**TASKS TO PERFORM:**
[1] Using the Gypsy Cob history below, answer these:
(a) In which countries was the breed developed, and by whom?
(b) During the First World War, which type of horse did the Army refuse to buy?
(c) What did the Romany Gypsies need from the Fell and Dales ponies?
[2] Write the next paragraph of the Gypsy Cob history below, starting after its last sentence.

**SELECTED PASSAGE:**
----------------------------------------

One of the most honest, hard working and gentle breeds of horse in the world today.  Bred for generations solely in the

UK and Ireland by Romany Gypsy/Traveller folk for their temperament, stamina, strength and versatility.   


 History of the Gypsy Cob


The Traditional Gypsy Cob has a history that is uncertain - no official records were kept and there is no definitive path that its inception took. There are many variations in its background and many elements brought in to make it the current type we know today.  Having researched and learnt from the older generations, we have some guide as to the history of the Traditional Gypsy Cob. Known by many names such as Romany Cob, Gypsy Cob, Vanner, Tinker, Irish Tinker, amongst many others across the world, all these terms relate to the same horse, its just the quality that may vary. 
During the First World War many horses in the United Kingdom were bought by the Army and taken overseas to work in service.  All sizes and shapes of horses were needed and utilized - to pull canons, carry regiments into battle and carry injured from the fronts. The only type of horse the Army did not want to buy and use was the coloured horse - obviously these coloured horses would not be very good in camouflage!  The Romany Gypsy, ever resourceful, had available an abundance of cheap, colourful, easily recognizable horses which they utilized and still do in many ways.  

The Romany Gypsies had been using horses to travel across Europe for centuries and some settled to travelling in England and Ireland. In England there are native breeds, which used to roam freely across certain parts of the country, such and the Fells and Dales of North England.  Romany Gypsies favoured the flashiness and availability of the coloured horse, the feather, hair and steady, hardworking nature of the heavy breeds, and needed the sturdy, compact, sure footed bodies of the Fell and Dales ponies. They continued breeding their horses using this mix of breeds, adapting their preferred size and type to suit their particular needs and likes. This continued and flourished as the Gypsies strived to have the best horse they could, that did the best job it could to fit in with their way of life. The other good thing about the ever popular coloured traditional gypsy cob was that fact that is was easily recognizable with their unique markings.  Over time, the travelling way of life has been replaced with motor homes and more permanent brick houses, but the loyal gypsy, ever proud of their horses still to this day have always kept to their horses and have continued their traditions and breeding.

----------------------------------------

**MATERIAL SHOWN:**
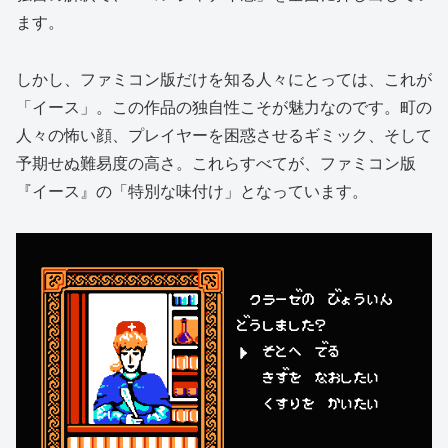
ます。
しかし、ファミコン版だけを知る人々にとっては、これが
「イース」。この作品の独自性こそが魅力なのです。町の
人々の怖い顔、プレイヤーを困惑させるギミック、そして
予期せぬ難易度の高さ。これらすべてが、ファミコン版
『イース』の「特別な味付け」となっています。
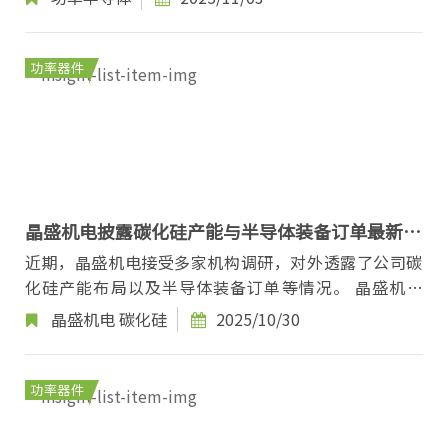
功率器件
晶盛机电披露碳化硅产能与半导体装备订单最新进
展
近期，晶盛机电接受多家机构调研，对外透露了公司碳
化硅产能布局以及半导体装备订单等情况。 晶盛机电
指出，公司积极布局碳化硅产能，在上虞布局年产...
晶盛机电
碳化硅
2025/10/30
功率器件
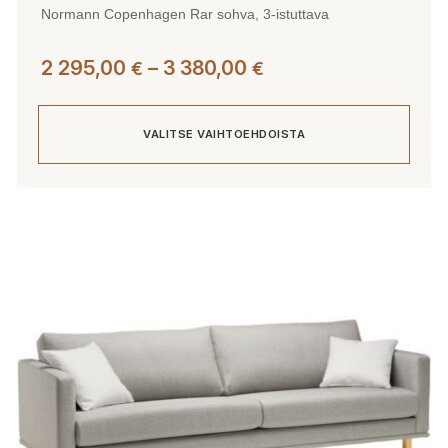
Normann Copenhagen Rar sohva, 3-istuttava
Hintaluokka:
2 295,00
–
3 380,00
€
€
2
295,00 €
VALITSE VAIHTOEHDOISTA
-
3
380,00 €
Tällä
tuotteella
on
useampi
muunnelma.
Voit
tehdä
valinnat
tuotteen
sivulla.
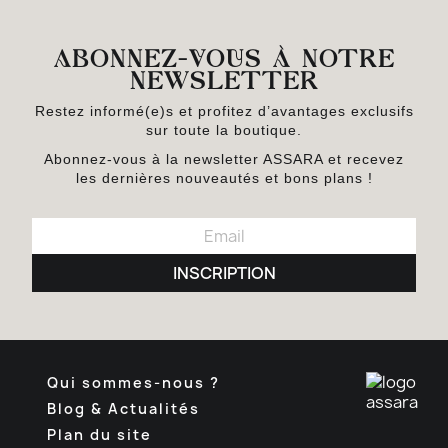
ABONNEZ-VOUS À NOTRE
NEWSLETTER
Restez informé(e)s et profitez d’avantages exclusifs
sur toute la boutique.
Abonnez-vous à la newsletter ASSARA et recevez
les dernières nouveautés et bons plans !
INSCRIPTION
Qui sommes-nous ?
Blog & Actualités
Plan du site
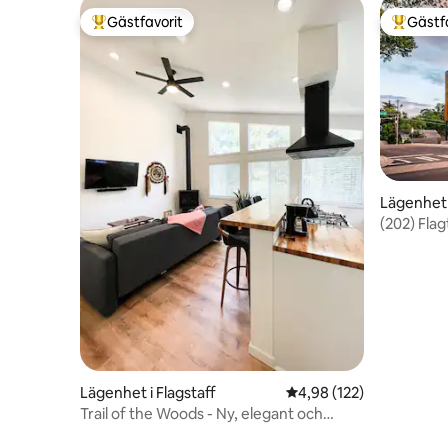
Gästfavorit
Gästf
Populär gästfavorit
Populär 
Lägenhet i
(202) Fla
AC W/Ho
Lägenhet i Flagstaff
4,98 av 5 i genomsnitt
4,98 (122)
Trail of the Woods - Ny, elegant och
mysig lägenhet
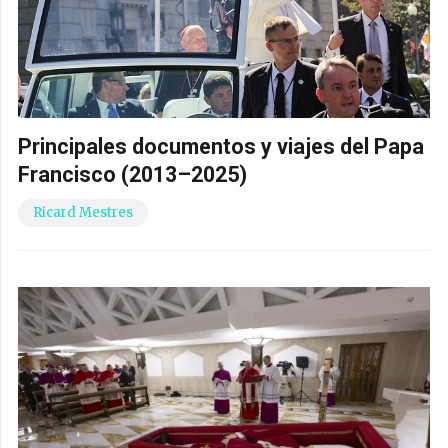
Principales documentos y viajes del Papa
Francisco (2013–2025)
Ricard Mestres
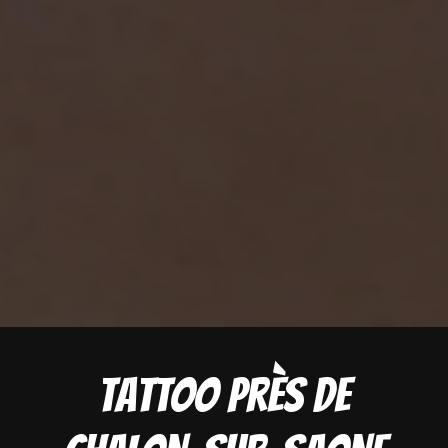
Tattoo près de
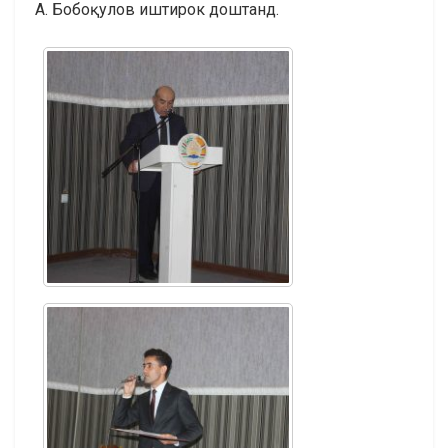
А. Бобоқулов иштирок доштанд.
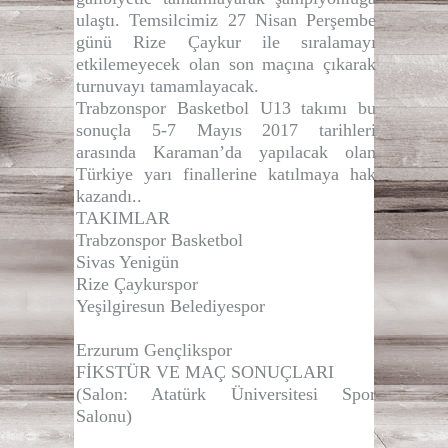
ulaştı. Temsilcimiz 27 Nisan Perşembe
günü Rize Çaykur ile sıralamayı
etkilemeyecek olan son maçına çıkarak
turnuvayı tamamlayacak.
Trabzonspor Basketbol U13 takımı bu
sonuçla 5-7 Mayıs 2017 tarihleri
arasında Karaman’da yapılacak olan
Türkiye yarı finallerine katılmaya hak
kazandı..
TAKIMLAR
Trabzonspor Basketbol
Sivas Yenigün
Rize Çaykurspor
Yeşilgiresun Belediyespor
Erzurum Gençlikspor
FİKSTÜR VE MAÇ SONUÇLARI
(Salon: Atatürk Üniversitesi Spor
Salonu)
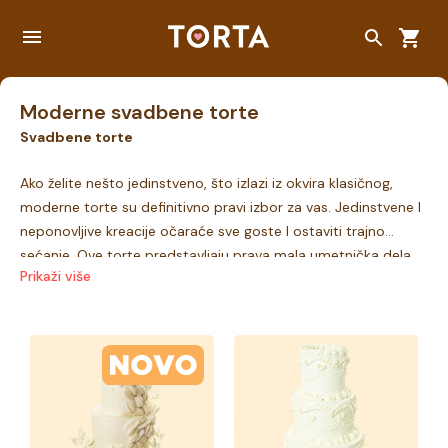
Moderne svadbene torte
Svadbene torte
Ako želite nešto jedinstveno, što izlazi iz okvira klasičnog,
moderne torte su definitivno pravi izbor za vas. Jedinstvene I
neponovljive kreacije očaraće sve goste I ostaviti trajno
sećanje. Ove torte predstavljaju prava mala umetnička dela.
Prikaži više
Ono što čini moderne torte posebnim jeste kombinacija
različitih tekstura I boja koja svakoj torti daje autentičnost i
neponovljivost. Ne propustite da pogledate i
najlepše
mladenačke torte
, kao i
torte sa kapkejkovima
za vaše
venčanje iz bajke.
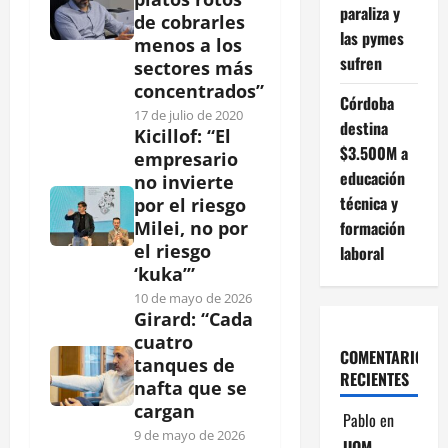
paraliza y
de cobrarles
las pymes
menos a los
sufren
sectores más
concentrados”
Córdoba
17 de julio de 2020
destina
Kicillof: “El
$3.500M a
empresario
educación
no invierte
técnica y
por el riesgo
formación
Milei, no por
el riesgo
laboral
‘kuka’”
10 de mayo de 2026
Girard: “Cada
cuatro
COMENTARIOS
tanques de
RECIENTES
nafta que se
cargan
Pablo
en
9 de mayo de 2026
UOM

----------------------------------------

**ANSWERS BY TASK:**
[1]
(a) In the UK and Ireland, by Romany Gypsy/Traveller folk.
(b) The coloured horse.
(c) Their sturdy, compact, sure-footed bodies.

[2]
One thing the Gypsies would and will not tolerate was a bad tempered horse.   All animals in a Gypsy family have to be totally safe with all the family. This selective breeding gives us the very placid, even tempered cob that we know and eventually diversified the Gypsy Cob into four categories: 

The Romany people were, and still are dedicated, knowledgeable and skilful in breeding their own preferred type of horse, despite often severe discrimination against their way of life.  Now the Romany has within its own tight knit community one of the most popular and sought after horses in the world, and they are rightly, quietly pleased with themselves.   

They have gradually found their way into the hearts of many a horse lover who recognize their practicality and adaptability, coupled with the intelligence suitability for many modern day equine disciplines.   Many a traditional cob can be found competing at dressage, pulling a wagon, doing a sponsored ride or at the highest level shows (and pulling in the biggest crowds!).  

The Gypsy Cob is used in nearly every aspect of the Gypsies life, from pulling the colourful wagons that were the Gypsy’s homes, to pulling the smaller wagon’s used for work. Travelling the roads and often cared for by children, it was essential that the horses be both strong and kind with a willing disposition. They also had to be of a hardy nature, sound and easily kept, as there were no special provisions made for food or shelter. They lived on the vacant land and grass strips found next to the road.  Many are used as safe and sane mounts for the novice and most riding schools and trekking centres use these kind and willing partners


The New Zealand Gypsy Cob Association has been established and a stud book set up to record all pure and partbred gypsy cobs in New Zealand with DNA profiling done to verify parentage.  The Association has also become affiliated with the RAS and we are delighted to now have separate gypsy cob classes at A&P Shows and Breeders Shows in New Zealand for the first time this season.